During summer I was lucky to get my hands on four boxes of old model kits; among them a Pioneer2 Focke Wulf Ta-154 missing parts which didn't appeal to me. Then I decided to use some of the kits to practice building skills upon. Then this happened -
East Germany 1945: in the wake of Nazi defeat colonel Sergej Korolev had been sent from his drawing board in Kazan to Germany to see if anything worthwhile to the advancement of the Soviet State could be scooped up; notably the V-2 programme.
Arriving at an abandoned Luftwaffe base on the way towards Peenemünde he stumbled across the remains of a Focke Wulf Ta-154. It lacked the canopy and most of the interiors. Korolev wanted to know what the aircraft was all about and had his workers and some impressed Germans clean up the wreck.
Looking around the wreckage littering the place he stumbled upon a Messerschmitt Me-163. It being a wreck itself and known by now to the Soviets Korolev decided to borrow parts of it to rebuild the Ta-154.

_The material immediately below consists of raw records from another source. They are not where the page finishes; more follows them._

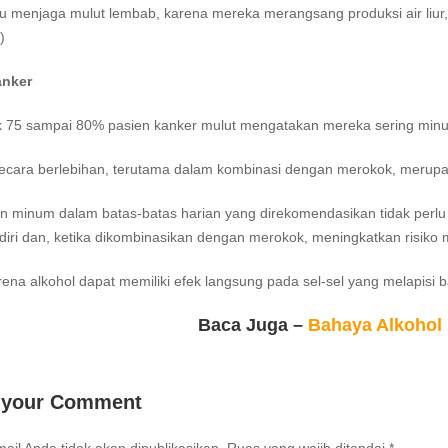
menjaga mulut lembab, karena mereka merangsang produksi air liur,”
)
anker
 75 sampai 80% pasien kanker mulut mengatakan mereka sering minu
cara berlebihan, terutama dalam kombinasi dengan merokok, merupakan 
n minum dalam batas-batas harian yang direkomendasikan tidak perlu 
ndiri dan, ketika dikombinasikan dengan merokok, meningkatkan risiko me
arena alkohol dapat memiliki efek langsung pada sel-sel yang melapisi 
Baca Juga –
Bahaya Alkohol
 your Comment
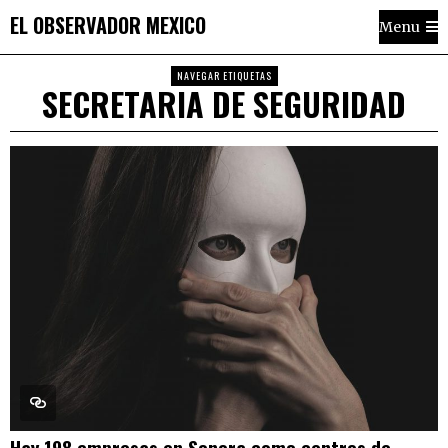
EL OBSERVADOR MEXICO
Menu
NAVEGAR ETIQUETAS
SECRETARIA DE SEGURIDAD
Hay 198 empresas en Sonora como centros de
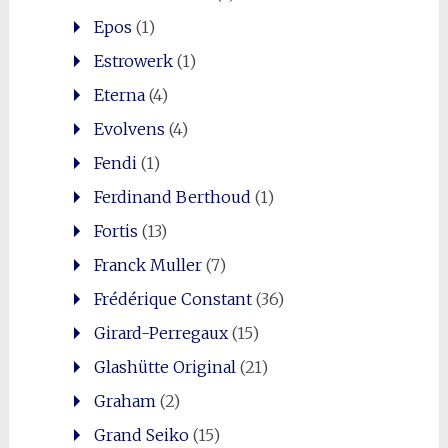
Epos
(1)
Estrowerk
(1)
Eterna
(4)
Evolvens
(4)
Fendi
(1)
Ferdinand Berthoud
(1)
Fortis
(13)
Franck Muller
(7)
Frédérique Constant
(36)
Girard-Perregaux
(15)
Glashütte Original
(21)
Graham
(2)
Grand Seiko
(15)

Within a few days Korolev had his single seater Ta-154 airworthy. It lacked the radar which Korolev now was in the know of and had been ripped of its cannons but at least it could be tested in its new single seat configuration.
Engines had been fixed and tested
and the Ta-154 singleseater was ready for take-off
The aircraft was successfully testflown and then the Soviet Airforce commission had to be notified. The aircraft was flown off to some airbase within the Soviet Union. Korolev would go on his business in Peenemünde and return to the Rodina with the German rocket scientist's and engineers and ultimately head the Soviet Space Program. At times he would tell his Little Eagles - the Soviet Cosmonauts - of his experiences of rebuilding the Ta-154 to airworthy condition. Nobody knew what had become of the aircraft as the Jet-age had set in and nobody gave a damn of old Nazi piston aircraft; except a Soviet rocket engineer.
Years later Yuri Gagarin discovered the Ta-154 single seater in storage on an airbase and he wanted to show the aircraft to Korolev. Unfortunately Korolev died before he could see the aircraft one last time. With the death of Gagarin two years later the single seater Ta-154 once again lapsed into obscurity.